What could happen next?
Affected companies may launch a judicial review (JR). A published plan (with a threat of legislation) could be viewed as government policy that impacts individual rights and is therefore susceptible to JR (See more: Can the Courts Hold the Government to the Word of a Policy?). The courts can overturn secondary legislation, made by ministers, but not primary legislation. A JR could focus on whether there was effective consideration of proportionality, privacy, and security risks. A JR may be more likely when there is a more detailed formulation of the policy decision, including a white paper or draft regulations. The bar for a successful JR requires proving that a public body’s decision or action was unlawful, irrational, or procedurally unfair -courts do not assess the merits of the decision itself. So this would not be a straightforward task but the government’s process so far opens up this.
If legislation is brought forward, it would allow for a Parliamentary debate on how the proposal should work in practice, long-term enforcement and oversight, what effectiveness looks like, what safeguards are needed to address privacy and security concerns, and the risk of intrusive extension by future governments. The legislation would also require a statement on compatibility with the Human Rights Convention. Though concerns could be raised if the government sought to do this through secondary rather than primary legislation, which would entail much less debate. The Hansard Society have already set out its concerns about consigning changes to online safety law to delegated legislation, following the recent late-stage government amendments to the Crime and Policing Bill and the Children’s Wellbeing and Schools Bill. These changes would allow the government to swiftly implement the response to the consultation using secondary legislation in the form of regulations.
Final thoughts
The evidence of the growing harms to children from intimate image sharing is significant, growing, and cannot be ignored. A safety-by-design solution that protects children from this conduct at the device level can be an important step forward in reducing that risk. It is therefore right that the proposal is on the table. We cannot see it as a silver bullet, as age assurance will never work 100% of the time and devices other than mobiles and tablets could still be used.
Adherence to the new ISO 27566 standard for age assurance and vigilance in auditing how solutions meet Ofcom’s age assurance criteria of “technically accurate, robust, reliable, and fair”, including privacy, could create an age assurance system that serves as an effective gateway to applying the safeguards. There is a need for greater clarity on what these criteria mean in practice, e.g., how to quantify accuracy within a range.
We also need to guard against a techno-solutionist mindset that sees a simple solution. The proposed safeguards should be delivered as part of a connected suite of policies that also address education, social policy, and law enforcement.
There are many questions about how solutions for detecting and blurring/blocking images will work in practice, including with third-party applications. Without seeing the details, the risks to privacy and security can only be debated at a high level.
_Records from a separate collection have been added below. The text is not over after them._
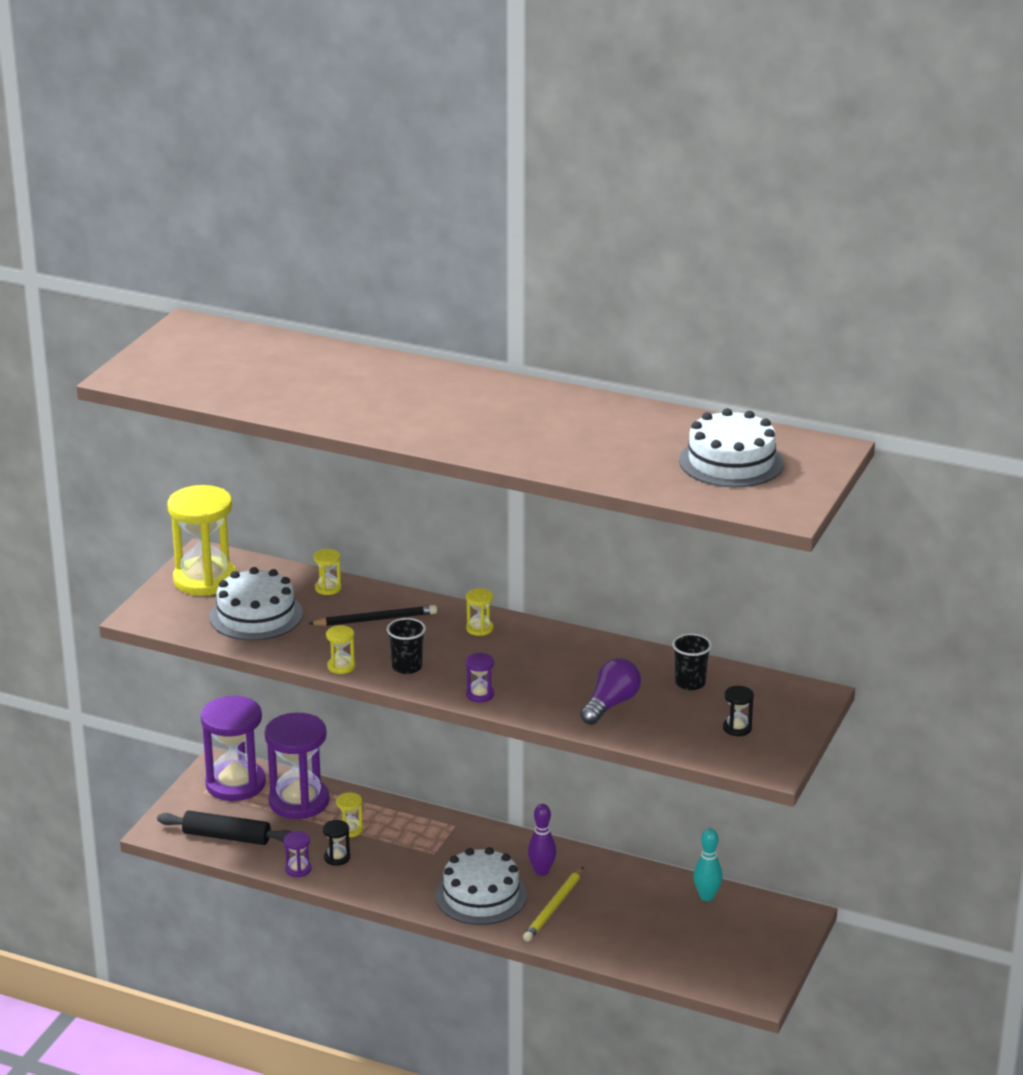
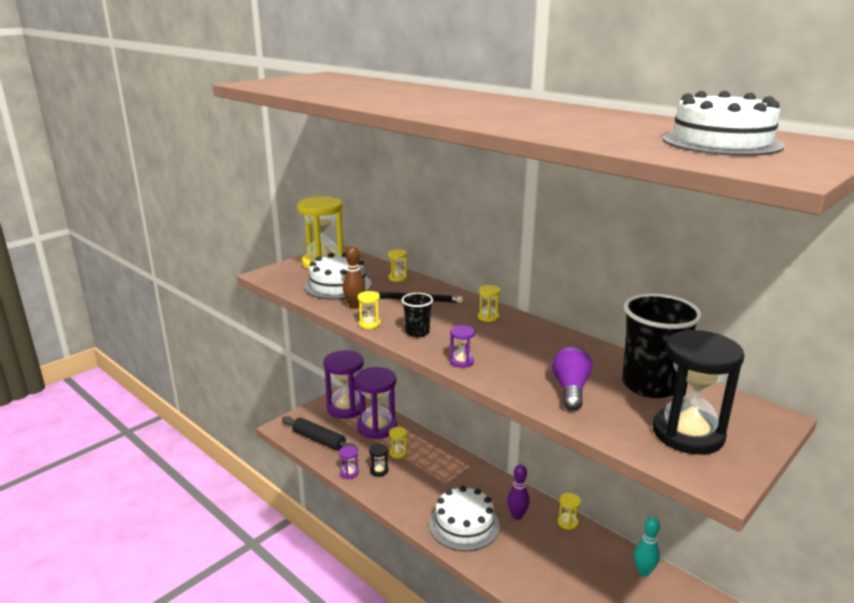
camera: 20 degrees right, 5 degrees down
yellow pencil [523,867,583,941] -> none
purple light bulb [580,658,641,725] -> purple light bulb turned 45 degrees counterclockwise [552,346,592,411]
black cup [672,633,712,690] -> black cup [622,294,702,398], size x2.00
black hourglass [723,686,754,736] -> black hourglass [653,330,744,454], size x2.40
none -> brown bowling pin [343,246,366,309]
none -> yellow hourglass [558,493,581,530]

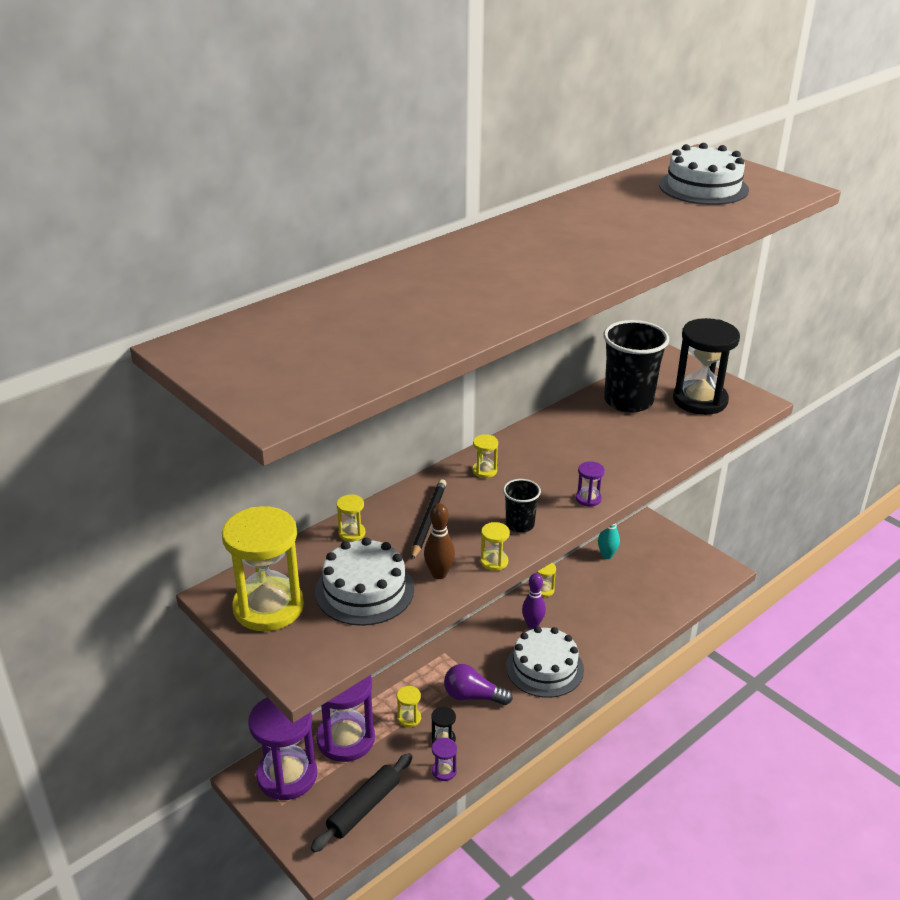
camera: 85 degrees left, 10 degrees up
purple light bulb [552,346,592,411] -> purple light bulb moved to [444,664,513,705]

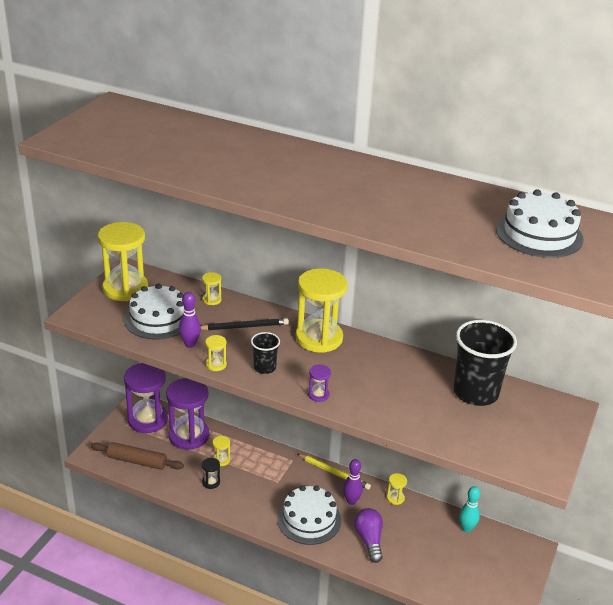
camera: 65 degrees right, 0 degrees up
black rolling pin [311,753,413,853] -> brown rolling pin [91,442,184,470]
brown bowling pin [424,503,455,579] -> purple bowling pin [179,292,201,348]
purple hourglass [432,738,457,781] -> none
purple light bulb [444,664,513,705] -> purple light bulb moved to [354,508,383,563]
yellow hourglass [472,434,498,478] -> yellow hourglass [296,268,347,353], size x2.40
black hourglass [673,318,740,415] -> none
none -> yellow pencil [297,454,371,490]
There is also a policy question about whether the solutions are best provided voluntarily through discussions between the government and companies, thereby sidestepping the issues of state-mandated device scanning and future legal precedent. Or whether the issues are so significant that legislation should be in place to ensure effective oversight, that the protections work in practice, and that key guardrails are in place to protect privacy, and ultimately Parliament considers and decides on how to address the precedent this may set.
A messy policy approach that also lacks foresight could undermine the action so many seek to protect children online.